In addition to impacting translation initiation, both stresses we investigated impair translation elongation (Shenton et al., 2006; Harding et al., 2019; Wu et al., 2020). Stalled or collided ribosomes have been proposed to facilitate activation of Gcn2 (Pochopien et al., 2021). In this model of Gcn2 activation, a blockage in elongation (e.g. caused by a lack of available aminoacylated tRNA) logically precedes the rapid attenuation of initiation. Slower migration of ribosomes increases ribosome density (Yu et al., 2015). We observed increased interactions of both eEF2 (EFT2) and eIF5A (HYP2) with ribosomes during stress (Figure 2). eEF2 (cluster 2) promotes ribosomal translocation and its PE was maintained under all conditions (Figure 3). Enhanced eEF2 phosphorylation during oxidative stress (Wu et al., 2020) may reduce its activity and lead to the higher ribosome interaction we observe. In contrast, eIF5A (cluster 11, Figure 3) binds to the ribosomal exit site to promote peptide bond formation on stalled or paused 80S ribosomes, and has recently been observed in Gcn1-bound disome structures (Schuller et al., 2017; Pochopien et al., 2021). Thus, the increased association of eIF5A with ribosomes makes mechanistic sense in the context of stress-induced ribosome pauses during elongation.

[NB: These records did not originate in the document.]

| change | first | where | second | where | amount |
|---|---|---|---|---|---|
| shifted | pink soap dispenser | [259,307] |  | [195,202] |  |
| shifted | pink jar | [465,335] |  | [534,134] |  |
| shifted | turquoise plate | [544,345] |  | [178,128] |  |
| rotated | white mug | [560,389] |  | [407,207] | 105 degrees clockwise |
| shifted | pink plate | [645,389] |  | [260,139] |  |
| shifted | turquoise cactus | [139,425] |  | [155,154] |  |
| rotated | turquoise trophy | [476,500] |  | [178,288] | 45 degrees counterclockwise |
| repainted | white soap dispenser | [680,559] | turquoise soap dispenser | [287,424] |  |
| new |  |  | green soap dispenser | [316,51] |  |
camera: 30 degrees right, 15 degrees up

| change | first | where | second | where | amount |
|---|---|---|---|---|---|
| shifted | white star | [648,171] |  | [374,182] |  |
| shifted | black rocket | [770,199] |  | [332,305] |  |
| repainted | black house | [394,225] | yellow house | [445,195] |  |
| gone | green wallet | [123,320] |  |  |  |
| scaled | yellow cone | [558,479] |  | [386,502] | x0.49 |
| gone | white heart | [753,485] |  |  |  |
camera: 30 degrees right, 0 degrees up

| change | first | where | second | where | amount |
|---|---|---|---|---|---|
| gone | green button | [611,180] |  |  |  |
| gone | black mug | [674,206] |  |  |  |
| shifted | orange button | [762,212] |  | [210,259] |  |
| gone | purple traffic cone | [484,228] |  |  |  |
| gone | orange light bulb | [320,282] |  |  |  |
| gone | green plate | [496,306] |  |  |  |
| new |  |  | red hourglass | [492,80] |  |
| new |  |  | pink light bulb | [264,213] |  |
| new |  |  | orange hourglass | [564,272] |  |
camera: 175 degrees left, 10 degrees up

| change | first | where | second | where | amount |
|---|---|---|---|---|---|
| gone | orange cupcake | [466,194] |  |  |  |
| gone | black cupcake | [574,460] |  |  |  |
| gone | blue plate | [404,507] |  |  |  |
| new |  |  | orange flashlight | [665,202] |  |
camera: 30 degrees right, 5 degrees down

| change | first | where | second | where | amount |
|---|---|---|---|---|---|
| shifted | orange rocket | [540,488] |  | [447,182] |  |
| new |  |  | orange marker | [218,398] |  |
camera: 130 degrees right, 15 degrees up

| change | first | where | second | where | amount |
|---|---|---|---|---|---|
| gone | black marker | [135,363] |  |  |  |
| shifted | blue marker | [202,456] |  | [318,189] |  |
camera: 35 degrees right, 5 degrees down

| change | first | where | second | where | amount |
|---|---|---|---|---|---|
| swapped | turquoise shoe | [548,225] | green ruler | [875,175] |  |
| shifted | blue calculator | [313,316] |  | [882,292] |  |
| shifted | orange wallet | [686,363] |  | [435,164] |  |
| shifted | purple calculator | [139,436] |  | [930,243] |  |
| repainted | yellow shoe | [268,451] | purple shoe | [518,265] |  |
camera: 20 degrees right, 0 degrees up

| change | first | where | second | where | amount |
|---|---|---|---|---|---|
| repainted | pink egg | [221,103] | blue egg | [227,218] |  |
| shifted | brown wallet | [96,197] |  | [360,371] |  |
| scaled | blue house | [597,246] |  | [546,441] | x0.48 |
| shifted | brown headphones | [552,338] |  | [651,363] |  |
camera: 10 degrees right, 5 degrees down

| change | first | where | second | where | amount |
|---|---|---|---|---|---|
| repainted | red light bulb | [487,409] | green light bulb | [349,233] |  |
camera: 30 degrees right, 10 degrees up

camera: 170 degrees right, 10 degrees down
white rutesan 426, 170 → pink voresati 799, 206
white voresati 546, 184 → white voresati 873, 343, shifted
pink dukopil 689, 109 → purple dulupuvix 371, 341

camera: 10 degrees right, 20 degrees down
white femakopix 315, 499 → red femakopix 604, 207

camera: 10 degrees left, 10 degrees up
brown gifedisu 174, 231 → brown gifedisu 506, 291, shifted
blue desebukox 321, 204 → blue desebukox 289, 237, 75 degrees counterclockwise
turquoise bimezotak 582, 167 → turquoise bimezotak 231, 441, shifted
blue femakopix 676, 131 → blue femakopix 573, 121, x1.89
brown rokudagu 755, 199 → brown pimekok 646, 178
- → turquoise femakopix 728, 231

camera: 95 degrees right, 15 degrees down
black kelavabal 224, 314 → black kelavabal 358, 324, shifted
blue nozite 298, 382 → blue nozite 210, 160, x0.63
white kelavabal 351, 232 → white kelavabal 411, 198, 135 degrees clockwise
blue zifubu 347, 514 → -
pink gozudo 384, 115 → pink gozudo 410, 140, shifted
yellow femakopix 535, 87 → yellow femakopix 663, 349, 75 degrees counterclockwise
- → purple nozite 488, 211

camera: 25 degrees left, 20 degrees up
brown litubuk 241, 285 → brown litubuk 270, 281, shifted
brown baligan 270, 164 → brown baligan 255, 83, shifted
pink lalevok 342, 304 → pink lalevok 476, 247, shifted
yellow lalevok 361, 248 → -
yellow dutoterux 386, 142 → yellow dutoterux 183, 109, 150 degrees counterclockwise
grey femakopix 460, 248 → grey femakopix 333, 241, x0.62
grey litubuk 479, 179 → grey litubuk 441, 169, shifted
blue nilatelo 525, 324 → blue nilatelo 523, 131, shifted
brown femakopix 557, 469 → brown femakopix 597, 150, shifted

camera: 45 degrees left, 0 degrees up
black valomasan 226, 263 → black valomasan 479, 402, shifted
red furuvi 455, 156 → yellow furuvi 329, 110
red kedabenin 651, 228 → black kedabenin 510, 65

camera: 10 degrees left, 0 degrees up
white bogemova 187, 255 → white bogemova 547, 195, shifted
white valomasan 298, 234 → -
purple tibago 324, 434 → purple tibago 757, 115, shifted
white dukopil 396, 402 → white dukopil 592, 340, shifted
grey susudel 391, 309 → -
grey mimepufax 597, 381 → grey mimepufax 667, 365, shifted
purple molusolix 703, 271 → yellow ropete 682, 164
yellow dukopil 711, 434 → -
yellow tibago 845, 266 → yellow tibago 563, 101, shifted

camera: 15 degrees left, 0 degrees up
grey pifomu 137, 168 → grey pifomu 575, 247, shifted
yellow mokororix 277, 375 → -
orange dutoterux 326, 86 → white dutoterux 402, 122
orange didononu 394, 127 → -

The RPs generally behaved coherently in their ribosome association in our data, becoming highly enriched in the monosomal fraction (F1) during both oxidative stress and histidine starvation, consistent with most ribosomes remaining intact (Figure 3). However, differences in the degree to which some RPs became monosome-enriched during stress were observed. Rpl8b/uL8 and Rps10/eS10 (cluster 13, Figure 3) were both more depleted from the heavy polysome fractions (F4–F5) during stress than the other RPs, suggesting that they might be selectively depleted from the mRNA-engaged pool of ribosomes under these conditions. Rpl8 has been implicated in contributing to 60S biogenesis: the absence of Rpl8 causes the depletion of several large subunit RPs and ribosome assembly factors from pre-ribosomes, including Rpl28/uL15 (cluster 12) (Jakovljevic et al., 2012). Rps10 is located within the mRNA entry channel and contacts mRNA during translation. It is commonly mutated in Diamond–Blackfan Anemia, an inherited bone marrow failure syndrome (Doherty et al., 2010). A recent study showed that the ribosome assembly factor Ltv1 promotes the incorporation of Rps10, Rps3, and Asc1 into the 40S head and that ltv1∆ cells have growth defects, including enhanced sensitivity to oxidative stress (Collins et al., 2018). The mammalian ortholog of Rps10 is a target for ZNF598 (the homologue of Hel2) ubiquitination (Garzia et al., 2017). Yeast Rps10 can also be ubiquitinated (Swaney et al., 2013), so partial ubiquitination of Rps10 might explain its reduced detection by MS in heavy polysomes. The four other members of cluster 13 (Dbp2, Nmd3, Arb1, and Arx1) are involved in ribosome biogenesis, nonsense-mediated decay (NMD) or RQC (Woolford and Baserga, 2013), consistent with their strong depletion from heavy polysomes in both unstressed and stressed conditions.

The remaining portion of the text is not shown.